School groups come through our pumpkin patch each year before and after the big festival weekend. We’ve had 6,000 students the week before the festival, and about the same number the week after. We have animals available to help educate the kids who come to Agriscapes, and have recently hired a coordinator for Agriscapes because activity is stepping up.

We’re very excited, because we’re going to be partnering with UCCE  to start a 4-H club at Cal Poly. We’re excited, because our agriculture students are interested in becoming the 4-H leaders. This is a great partnership between UC and Cal Poly.

Q: You’re an agriculture educator, researcher and you’re also a producer. What kinds of national policies do you think we need in regards to agriculture education?

Mellano: From a student point of view, I’d say we need to offer incentives for students to go into agriculture careers. Counting agricultural work as public service is probably an excellent idea. I have kids who are looking at methods of paying their student loans back and agriculture should definitely be in there. Industry has been receptive to helping.
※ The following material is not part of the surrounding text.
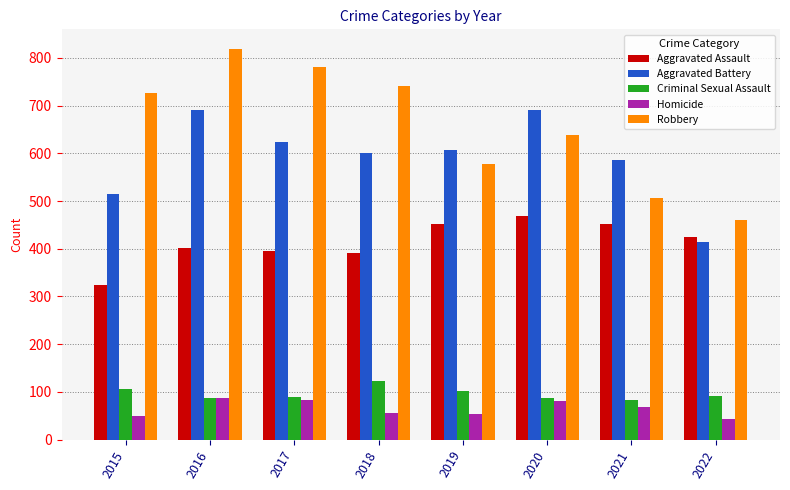

True or false: Aggravated Battery has a value of 608 at 2019.

True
We also need to create more opportunities for students to get out and see things. Some of my students have never been out of Southern California and may never leave the area. They need to get out and see what the rest of the world is doing. More international agriculture programs for students would be great. The students from our program who have participated in international internships have gotten so much out of them. Cost is a big factor for our students. To work, visit or spend a summer in a foreign country is probably out of reach for many of them. Exchanges with other campuses even in the state and around the nation would be terrific just to broaden the students’ perspectives.

All these things are possible, but they don’t always happen. We need to make those things realistic for students who are on tight budgets. We also need to provide more opportunities for people who aren’t traditional students to learn and receive agricultural education, whether through certificate programs or community-based programs and meetings. Perhaps that’s simply more funding for the structure that’s currently in place: extension and colleges/universities.

Q: It’s been a tough time for higher education in general. What are the biggest challenges you see?

Mellano: One of the biggest things I see is that most colleges of agriculture are not well understood or regarded by their own administration. They have to beg for their own existence … and advocate for support from the ag industry.

As with other universities, we face our share of needing to compete for resources with other colleges and departments at Cal Poly. However, we have a new president who is very much behind us, and our new dean, Mary Holz-Clause is also wonderful. She’s a real fighter with a strong agricultural background who is helping us to raise our visibility.

I think, in general, agriculture has a tendency to hide and not raise any issues. Agriculture is too important to the country and the world to be invisible. Agriculture as a discipline has perhaps been a bit slower to forge more interdisciplinary bonds with other academic fields, although that is changing.

I’d also say education about agriculture for K-12 is absolutely vital. We should probably reframe “STEM” to “STEAM” training: science, technology, engineering, agriculture and mathematics. Our students have wonderful ideas about how this could be done.